123pie123 · 2 years ago
Not really, if the conversation is not going well then you just do your own thing that you would have done, if you hadn't have tried talking.

I've had many fantastic conversations with people on planes and few meh ones, it's deffo worth putting a bit of effort in.

where is the risk?

cortesoft · 2 years ago
I find a good book or movie makes the plane ride feel shorter. Talking to the person next to me so often ends up in an awkward situation when the conversation becomes tedious and boring, but it would be rude to just stop talking to them and move on to my book.

If I dont start talking to the person, I don’t have that problem.

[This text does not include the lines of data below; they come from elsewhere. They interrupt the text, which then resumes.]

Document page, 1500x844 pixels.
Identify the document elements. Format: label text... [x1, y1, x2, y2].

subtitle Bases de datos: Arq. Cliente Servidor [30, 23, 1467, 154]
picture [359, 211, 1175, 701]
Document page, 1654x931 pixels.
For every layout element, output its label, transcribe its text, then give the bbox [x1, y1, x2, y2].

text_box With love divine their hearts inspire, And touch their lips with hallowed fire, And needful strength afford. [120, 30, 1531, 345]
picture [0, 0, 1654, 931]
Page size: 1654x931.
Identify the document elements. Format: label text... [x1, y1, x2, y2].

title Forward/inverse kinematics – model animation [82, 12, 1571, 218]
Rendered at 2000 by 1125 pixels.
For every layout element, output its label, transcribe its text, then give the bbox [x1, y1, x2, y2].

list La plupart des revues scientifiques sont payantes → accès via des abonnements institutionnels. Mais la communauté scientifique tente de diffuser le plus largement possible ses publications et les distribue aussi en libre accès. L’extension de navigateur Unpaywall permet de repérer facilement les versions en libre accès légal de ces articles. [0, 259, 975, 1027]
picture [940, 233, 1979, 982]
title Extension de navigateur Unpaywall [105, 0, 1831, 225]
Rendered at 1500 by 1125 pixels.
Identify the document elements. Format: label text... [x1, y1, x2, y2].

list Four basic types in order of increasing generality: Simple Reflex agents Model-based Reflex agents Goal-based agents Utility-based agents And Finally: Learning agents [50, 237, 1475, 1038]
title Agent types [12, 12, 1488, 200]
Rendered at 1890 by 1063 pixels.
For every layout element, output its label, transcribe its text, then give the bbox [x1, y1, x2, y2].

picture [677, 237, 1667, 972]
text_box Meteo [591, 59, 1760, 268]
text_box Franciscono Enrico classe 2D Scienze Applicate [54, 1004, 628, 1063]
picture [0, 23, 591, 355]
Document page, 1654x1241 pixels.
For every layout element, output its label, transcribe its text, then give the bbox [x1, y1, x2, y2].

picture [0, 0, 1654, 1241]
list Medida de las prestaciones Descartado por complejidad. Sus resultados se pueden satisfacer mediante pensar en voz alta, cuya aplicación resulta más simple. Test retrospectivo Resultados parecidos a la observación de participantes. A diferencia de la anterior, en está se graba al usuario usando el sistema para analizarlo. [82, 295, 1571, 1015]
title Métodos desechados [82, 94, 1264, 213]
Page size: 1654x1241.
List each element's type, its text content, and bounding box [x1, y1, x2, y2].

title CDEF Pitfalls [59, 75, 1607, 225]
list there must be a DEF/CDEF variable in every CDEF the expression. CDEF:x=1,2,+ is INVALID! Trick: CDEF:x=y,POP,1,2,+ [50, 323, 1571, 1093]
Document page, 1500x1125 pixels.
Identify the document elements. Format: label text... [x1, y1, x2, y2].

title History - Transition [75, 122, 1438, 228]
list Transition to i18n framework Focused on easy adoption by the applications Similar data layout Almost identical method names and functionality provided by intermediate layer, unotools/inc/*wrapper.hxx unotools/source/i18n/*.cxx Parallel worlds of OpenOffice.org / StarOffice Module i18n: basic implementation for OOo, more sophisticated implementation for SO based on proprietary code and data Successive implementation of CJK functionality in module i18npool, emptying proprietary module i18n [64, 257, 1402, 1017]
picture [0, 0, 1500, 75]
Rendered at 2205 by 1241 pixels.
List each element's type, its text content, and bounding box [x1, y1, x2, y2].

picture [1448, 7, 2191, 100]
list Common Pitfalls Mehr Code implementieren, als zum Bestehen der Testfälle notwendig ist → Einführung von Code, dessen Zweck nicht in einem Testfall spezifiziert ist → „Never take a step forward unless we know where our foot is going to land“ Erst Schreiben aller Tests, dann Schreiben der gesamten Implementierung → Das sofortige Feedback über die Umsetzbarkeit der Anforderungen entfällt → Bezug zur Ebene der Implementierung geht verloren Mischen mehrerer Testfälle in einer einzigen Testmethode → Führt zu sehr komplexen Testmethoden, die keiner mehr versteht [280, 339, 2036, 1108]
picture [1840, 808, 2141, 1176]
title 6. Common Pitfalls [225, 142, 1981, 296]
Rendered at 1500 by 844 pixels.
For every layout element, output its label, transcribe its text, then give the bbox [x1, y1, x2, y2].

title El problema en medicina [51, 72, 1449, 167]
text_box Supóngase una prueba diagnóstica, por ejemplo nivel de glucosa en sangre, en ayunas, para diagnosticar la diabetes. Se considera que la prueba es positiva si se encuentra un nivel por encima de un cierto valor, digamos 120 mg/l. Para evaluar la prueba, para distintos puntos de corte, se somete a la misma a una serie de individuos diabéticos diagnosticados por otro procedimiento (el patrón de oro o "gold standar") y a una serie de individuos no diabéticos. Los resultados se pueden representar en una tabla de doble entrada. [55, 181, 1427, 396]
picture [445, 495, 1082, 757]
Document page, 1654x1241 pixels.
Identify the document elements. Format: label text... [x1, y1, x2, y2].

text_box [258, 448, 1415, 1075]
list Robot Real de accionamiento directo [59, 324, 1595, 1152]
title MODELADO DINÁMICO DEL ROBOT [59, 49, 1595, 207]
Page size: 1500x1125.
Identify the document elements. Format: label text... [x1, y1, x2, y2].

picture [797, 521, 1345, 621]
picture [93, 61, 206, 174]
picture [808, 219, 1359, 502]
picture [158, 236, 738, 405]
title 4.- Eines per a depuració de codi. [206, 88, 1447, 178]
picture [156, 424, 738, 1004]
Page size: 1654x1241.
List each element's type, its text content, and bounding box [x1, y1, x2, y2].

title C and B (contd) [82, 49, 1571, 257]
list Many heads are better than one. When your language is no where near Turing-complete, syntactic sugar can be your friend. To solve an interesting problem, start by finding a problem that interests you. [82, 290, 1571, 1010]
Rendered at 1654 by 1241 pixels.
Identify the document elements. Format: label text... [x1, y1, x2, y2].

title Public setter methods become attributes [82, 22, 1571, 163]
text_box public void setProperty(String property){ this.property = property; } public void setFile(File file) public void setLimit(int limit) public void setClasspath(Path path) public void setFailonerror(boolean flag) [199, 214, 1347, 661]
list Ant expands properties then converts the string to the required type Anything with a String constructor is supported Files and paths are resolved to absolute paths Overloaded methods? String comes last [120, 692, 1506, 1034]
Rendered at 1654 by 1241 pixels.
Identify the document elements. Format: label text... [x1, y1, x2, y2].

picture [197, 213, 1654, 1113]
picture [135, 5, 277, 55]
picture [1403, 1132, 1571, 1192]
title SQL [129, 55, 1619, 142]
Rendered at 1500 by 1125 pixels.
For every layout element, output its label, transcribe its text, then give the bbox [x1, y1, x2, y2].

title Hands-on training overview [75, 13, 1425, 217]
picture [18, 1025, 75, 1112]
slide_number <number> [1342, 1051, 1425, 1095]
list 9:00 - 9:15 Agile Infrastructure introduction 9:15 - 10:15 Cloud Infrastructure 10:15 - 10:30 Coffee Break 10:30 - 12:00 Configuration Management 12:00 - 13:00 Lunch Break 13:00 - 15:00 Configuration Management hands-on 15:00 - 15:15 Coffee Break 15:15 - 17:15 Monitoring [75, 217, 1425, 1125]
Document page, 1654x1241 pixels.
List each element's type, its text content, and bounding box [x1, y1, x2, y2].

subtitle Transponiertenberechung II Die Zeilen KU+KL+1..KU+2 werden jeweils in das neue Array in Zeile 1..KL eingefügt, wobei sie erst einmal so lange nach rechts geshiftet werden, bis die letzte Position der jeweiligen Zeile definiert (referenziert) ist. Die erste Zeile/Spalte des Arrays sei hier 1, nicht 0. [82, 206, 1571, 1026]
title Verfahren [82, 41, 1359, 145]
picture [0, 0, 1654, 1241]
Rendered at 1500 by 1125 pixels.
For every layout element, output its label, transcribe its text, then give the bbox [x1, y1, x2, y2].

financypants · 2 years ago
In the context of chatting with strangers rather than someone you know, I’ve never felt it awkward for the conversation to trail off and both parties move on to something else.
exitb · 2 years ago
On the other hand, I’ve seen not an insignificant number of cases where someone overstepped a boundary by forcing a conversation on someone who was clearly not into it. I think it’s ok to try, but given the context, cultural differences, legal requirement to stay in your assigned seat, it might be easy to get confused about consent.
noduerme · 2 years ago
Where is there a legal requirement to stay in your assigned seat? I've switched seats with people plenty of times on airplanes, or simply moved into empty rows. If you want to switch you can simply ask. (That is, if you're not afraid to talk to strangers!)
firstbabylonian · 2 years ago
Somehow I feel that changed recently (post-COVID?).

I remember having lots of random conversations with my seatmates on planes, and I’m not the type to talk to strangers myself.

It used to be normal to always ask something along the lines of “where are you headed?” and maybe let that evolve into a chat about shared experiences about cities and places. I still remember some of the fascinating people I met this way and will never see again.

But in the last couple of years all my flights have been purely transactional where not a single casual word is ever exchanged with anyone.

jiggawatts · 2 years ago
The best conversation I ever had on a plane was with an elderly French couple. They didn't speak English and I know maybe half a dozen words of French. They eventually successfully communicated to me that they're taking a month-long holiday at a sort-of private island where there's these bungalows where you can stay isolated from civilisation. No Internet, no electricity, and you have to fish for your dinner. Groceries are via a guy on a canoe that turns up once a day to sell you whatever you need.

It was fascinating and amazing how with hours with nothing else to occupy us, we overcame boredom by exchanging this story despite the language barrier.

calf · 2 years ago
When I was in grad school, I would catch up reading journal papers on the plane and keep to myself, but finally on two separate occasions it sparked lengthy conversation, because the other person was an engineer or a mathematician.
ip26 · 2 years ago
I would suggest it’s simply because flights are often much longer than a subway ride. Making small talk for six, eight, twelve hours isn’t really fun for anyone.
lamp987 · 2 years ago
actually it used to be like that in earlier days of airliners. it was a social experience.

but those days also had a darker side, like having a dress code for passengers...

coldtea · 2 years ago
Darker? Sounds like a much brighter side...
noduerme · 2 years ago
What's dark about that? I wish they'd bring back a dress code.